The book is clearly illustrated and dedicates a good section to design and design issues. Getting the design right is one of the best ways to have the most significant impact on constructing a lower impact building. Again the book is thought-provoking: the authors ask “green buildings are lower impact than what?” In fact Shapiro gently takes LEED to task because the system fails to give points for designing a building that has a smaller surface area (therefore less exposure to the elements), than its standard counterpart. In other words, no points are given for designing a more efficiently shaped building than might otherwise be built. The authors explain the differences between the different green building rating systems out there, including LEED, Passivhaus, Living Building Challenge, and Green Globes.

Another perspective of the book is that it teaches readers to design buildings from the outside in, in layers. So, it looks at landscaping, site and orientation and how those factors affect the design of the building. Further, Shapiro and Ching highlight with detailed drawings, the importance of surface area on the energy efficiency of a building. In general terms, the smaller the surface area, the greater the energy efficiency of the building.
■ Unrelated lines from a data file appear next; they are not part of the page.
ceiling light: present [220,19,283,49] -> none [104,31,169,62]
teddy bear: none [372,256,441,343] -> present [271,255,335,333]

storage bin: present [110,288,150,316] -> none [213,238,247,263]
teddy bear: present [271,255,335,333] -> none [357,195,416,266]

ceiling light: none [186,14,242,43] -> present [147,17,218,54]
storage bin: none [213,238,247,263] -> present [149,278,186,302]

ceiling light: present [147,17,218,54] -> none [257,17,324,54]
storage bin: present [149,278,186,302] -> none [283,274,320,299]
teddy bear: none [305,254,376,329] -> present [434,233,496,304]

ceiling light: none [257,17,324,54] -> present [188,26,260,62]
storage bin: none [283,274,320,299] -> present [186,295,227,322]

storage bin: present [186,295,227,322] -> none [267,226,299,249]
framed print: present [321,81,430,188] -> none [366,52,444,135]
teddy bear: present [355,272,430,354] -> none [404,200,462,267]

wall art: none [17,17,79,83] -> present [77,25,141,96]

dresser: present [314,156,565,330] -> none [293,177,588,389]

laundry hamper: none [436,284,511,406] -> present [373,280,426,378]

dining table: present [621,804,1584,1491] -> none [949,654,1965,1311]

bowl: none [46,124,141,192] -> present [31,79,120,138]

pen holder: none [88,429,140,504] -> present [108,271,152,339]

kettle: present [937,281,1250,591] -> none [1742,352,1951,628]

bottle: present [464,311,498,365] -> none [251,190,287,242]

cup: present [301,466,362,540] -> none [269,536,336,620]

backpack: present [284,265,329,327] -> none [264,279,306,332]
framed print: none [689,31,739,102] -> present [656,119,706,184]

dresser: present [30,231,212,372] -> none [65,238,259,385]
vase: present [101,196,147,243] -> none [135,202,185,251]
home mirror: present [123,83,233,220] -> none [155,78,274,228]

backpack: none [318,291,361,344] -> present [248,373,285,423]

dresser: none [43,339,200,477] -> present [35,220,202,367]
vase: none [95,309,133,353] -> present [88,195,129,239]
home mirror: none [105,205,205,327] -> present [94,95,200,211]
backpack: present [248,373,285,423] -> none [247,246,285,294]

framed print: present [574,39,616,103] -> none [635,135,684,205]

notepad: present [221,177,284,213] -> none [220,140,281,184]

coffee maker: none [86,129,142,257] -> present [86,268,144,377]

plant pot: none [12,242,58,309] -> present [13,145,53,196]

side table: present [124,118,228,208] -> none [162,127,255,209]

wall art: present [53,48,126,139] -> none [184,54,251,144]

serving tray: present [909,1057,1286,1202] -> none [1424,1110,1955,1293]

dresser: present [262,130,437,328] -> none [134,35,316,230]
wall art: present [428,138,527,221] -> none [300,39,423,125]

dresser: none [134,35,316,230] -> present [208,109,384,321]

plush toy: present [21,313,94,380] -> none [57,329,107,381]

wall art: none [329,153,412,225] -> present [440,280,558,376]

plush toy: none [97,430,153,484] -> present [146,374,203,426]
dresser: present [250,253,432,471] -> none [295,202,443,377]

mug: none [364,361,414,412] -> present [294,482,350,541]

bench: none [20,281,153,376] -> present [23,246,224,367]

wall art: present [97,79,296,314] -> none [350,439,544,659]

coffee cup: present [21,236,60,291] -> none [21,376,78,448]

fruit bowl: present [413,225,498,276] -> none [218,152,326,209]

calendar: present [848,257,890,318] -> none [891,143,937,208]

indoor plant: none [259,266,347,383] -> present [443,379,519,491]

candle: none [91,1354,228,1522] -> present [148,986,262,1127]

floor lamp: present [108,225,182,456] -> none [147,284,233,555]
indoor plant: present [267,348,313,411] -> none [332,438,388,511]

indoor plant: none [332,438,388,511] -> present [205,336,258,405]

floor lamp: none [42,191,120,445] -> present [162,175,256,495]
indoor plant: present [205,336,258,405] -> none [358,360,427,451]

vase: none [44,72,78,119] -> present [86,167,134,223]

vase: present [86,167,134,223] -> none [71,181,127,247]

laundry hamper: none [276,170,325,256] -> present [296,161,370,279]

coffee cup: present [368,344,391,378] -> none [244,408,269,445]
It takes only one brief glance at the chapter on windows to confirm that all those glass condos going up all over Toronto and Montreal are  an energy efficiency nightmare. Windows, in addition to having terrible insulation values, also pose potential leak problems between their frames and the building. If not sealed properly there is an extra source of potential drafts and water infiltration.

The chapter on building materials emphasizes the need to consider local, recycled and other materials with a low embodied energy. There is a handy table that shows the different embodied energy of different types of wall constructions.

One of the best features of this book is that it is an all in one reference guide for looking at how to build better buildings from design through to commissioning (evaluating a building’s systems to make sure they are all functioning properly). Once read cover to cover, it can be used as a reference guide to greener building and the different factors that need to be taken into account. While the book does not delve deep into any one area, it does provide a readable and approachable overview that’s easily understood by laypersons as well as professionals familiarizing themselves with green building practices. If I have one complaint, it is that for old people like myself, the spidery, handwritten style font is difficult to read.

Green Building Illustrated is available through John Wiley and Sons, or Amazon.